Penolakan sejumlah organisasi Islam atas Kongres Konghucu di Medan pada akhir Juni lalu bukan hanya tak patut. Penolakan itu juga menunjukkan bahwa ada sebagian umat Islam yang pikun. Mereka lupa bahwa hubungan antara umat Islam dan Konghucu sudah berlangsung lama. Bahkan umat Konghucu punya andil yang cukup besar dalam perkembangan Islam di Sumatera Utara.
Salah satu buktinya adalah Masjid Raya Medan yang berjarak hanya 200 meter dari Istana Maimun. Salah satu penyumbang pembangunan masjid pada 1906-1909 itu adalah seorang Tionghoa yang beragama Konghucu. Namanya Tjong A Fie (1860-1921). Kapiten Tionghoa ini menyumbang sepertiga dari dana pembangunan masjid tersebut.
Pria kelahiran Guangdong ini adalah pengusaha yang membangun bisnis perkebunan di Sumatera dengan 10 ribu karyawan.
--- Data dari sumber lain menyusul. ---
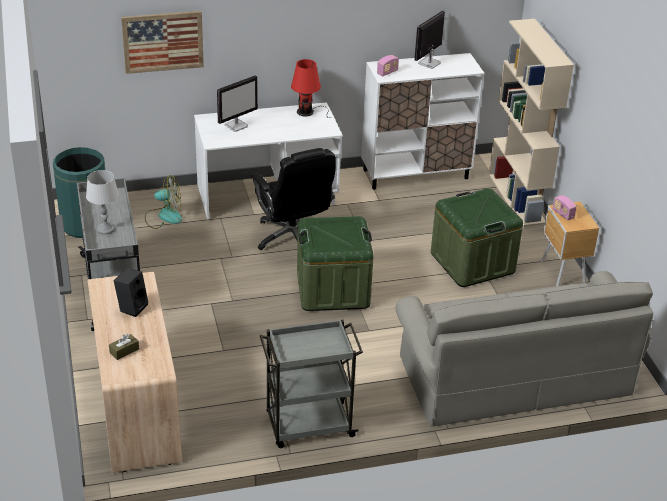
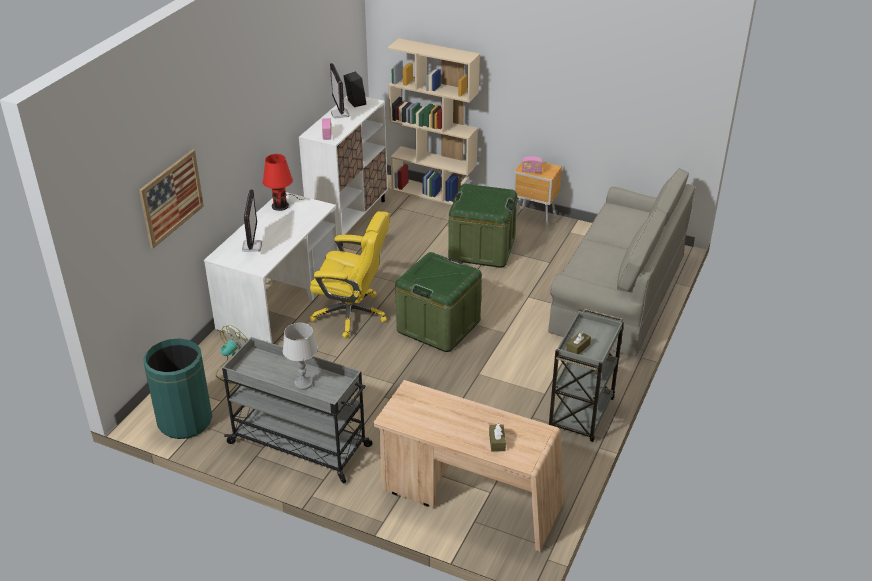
camera: 50 degrees left, 0 degrees up
black speaker [114,268,148,317] -> black speaker moved to [343,71,366,107]
black office chair [251,148,336,250] -> yellow office chair [310,211,390,339]
none -> brown tissue box [566,331,591,354]

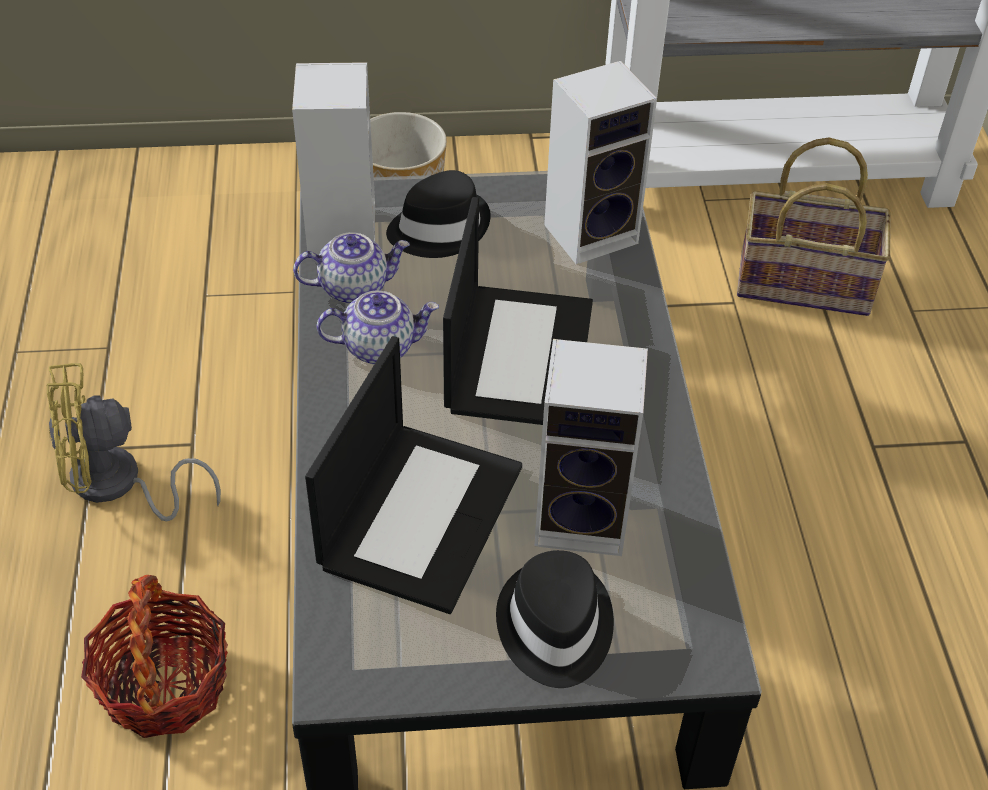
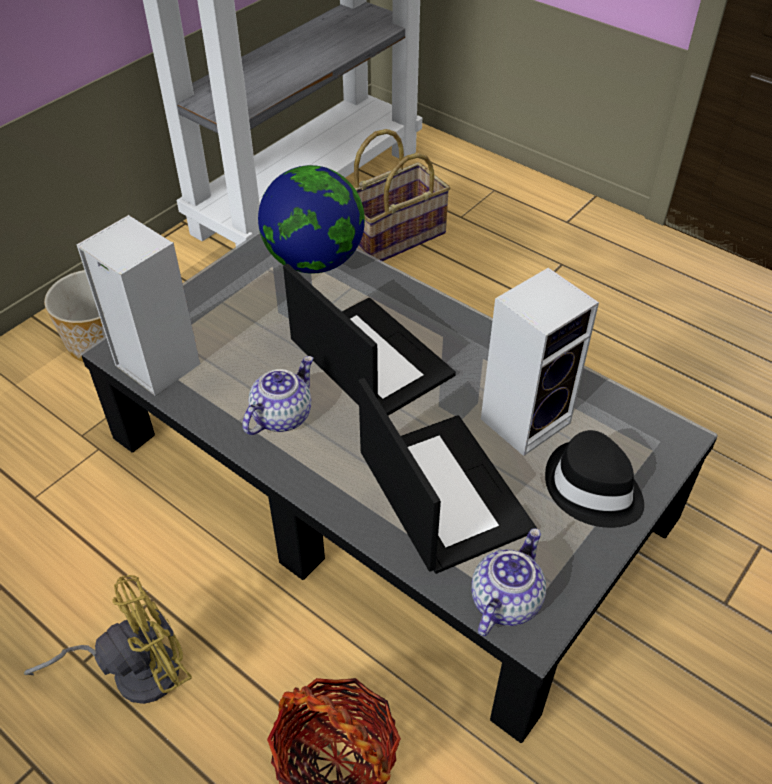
camera: 45 degrees left, 0 degrees up
yellow fan [47,363,221,521] -> yellow fan turned 150 degrees counterclockwise [24,575,192,704]
teapot [293,232,410,304] -> teapot moved to [471,528,546,636]
black hat [386,170,491,258] -> none
speaker [544,61,657,264] -> globe [258,165,365,274]

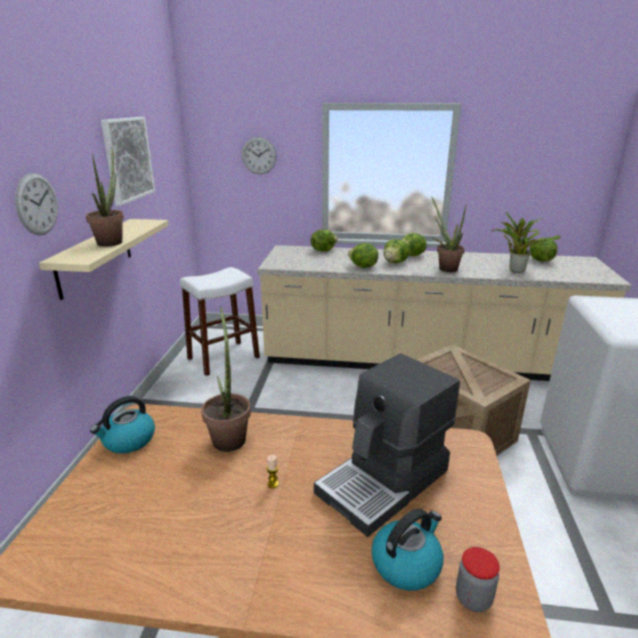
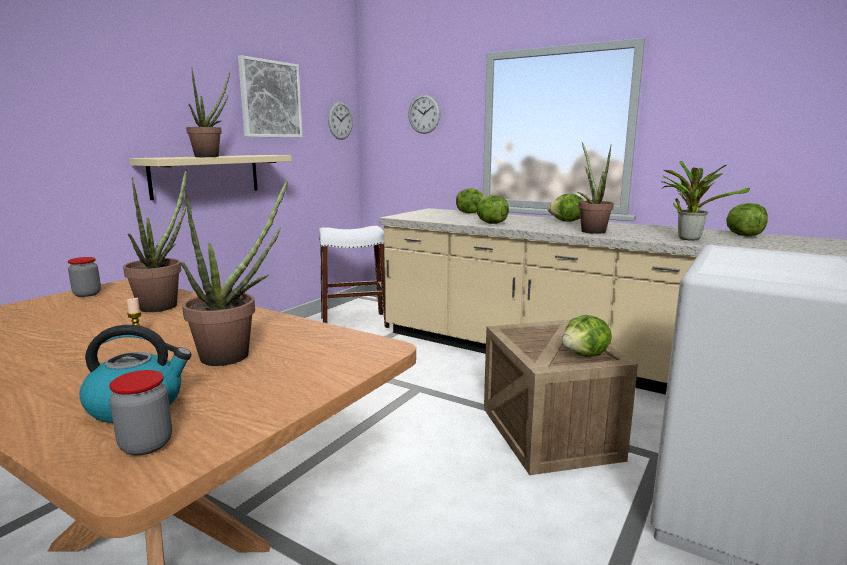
camera: 25 degrees right, 10 degrees down
wall clock [15,173,58,235] -> wall clock moved to [328,101,353,140]
kettle [90,396,155,454] -> jar [68,257,101,297]
coffee machine [314,354,460,537] -> potted plant [181,179,288,366]
lettuce [384,239,409,263] -> lettuce moved to [562,315,612,357]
Kesuksesannya ini membuatnya dekat dengan sejumlah pemimpin Belanda atau pribumi, termasuk Sultan Deli Makmun Al Rasjid. Di rumahnya di Jalan Ahmad Yani, Medan, kita kini bisa melihat foto sejumlah bangsawan Deli yang diundang ke rumah itu dalam perayaan Idul Fitri.
Rumah itu dibangun pada 1900, tepat bersebelahan dengan rumah abang Tjong A Fie, Tjong Yong Hian, yang kini telah menjadi ruko milik orang India. Di rumah mewah dua lantai yang dilengkapi ballroom itu kita juga bisa membaca wasiat Tjong kepada keturunannya. Ia minta agar hartanya disumbangkan untuk kepentingan pendidikan pemuda berbakat dan juga kepada orang-orang yang memerlukan tanpa memandang etnis.
Semasa hidupnya, Tjong memang penyumbang besar untuk banyak agama. Sebelum menyumbang Masjid Raya, Tjong juga menyumbang pembangunan sejumlah masjid tua di Sipirok, Gereja Katolik Santo Yoseph di Jalan Doktor Mansur, juga sejumlah vihara seperti Vihara Bodhi di Jalan Irian Barat, Medan.
Tjong A Fie adalah simbol kerukunan antarumat beragama yang seharusnya diteladani, bukan dilupakan.